Each entry must be restated word for word, with nothing omitted.
════════════════════
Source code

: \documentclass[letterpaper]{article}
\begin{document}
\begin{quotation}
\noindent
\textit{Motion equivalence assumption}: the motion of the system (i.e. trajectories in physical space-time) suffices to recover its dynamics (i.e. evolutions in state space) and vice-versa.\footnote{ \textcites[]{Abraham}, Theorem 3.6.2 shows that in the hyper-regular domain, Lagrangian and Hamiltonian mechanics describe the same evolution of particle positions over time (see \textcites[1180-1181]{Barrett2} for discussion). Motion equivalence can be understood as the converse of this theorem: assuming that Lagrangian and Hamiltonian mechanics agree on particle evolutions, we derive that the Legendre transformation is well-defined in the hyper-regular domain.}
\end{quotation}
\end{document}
════════════════════
Result:
Source code

: \documentclass[letterpaper]{article}
\begin{document}
\begin{quotation}
\noindent
\textit{Motion equivalence assumption}: the motion of the system (i.e. trajectories in physical space-time) suffices to recover its dynamics (i.e. evolutions in state space) and vice-versa.\footnote{ \textcites[]{Abraham}, Theorem 3.6.2 shows that in the hyper-regular domain, Lagrangian and Hamiltonian mechanics describe the same evolution of particle positions over time (see \textcites[1180-1181]{Barrett2} for discussion). Motion equivalence can be understood as the converse of this theorem: assuming that Lagrangian and Hamiltonian mechanics agree on particle evolutions, we derive that the Legendre transformation is well-defined in the hyper-regular domain.}
\end{quotation}
\end{document}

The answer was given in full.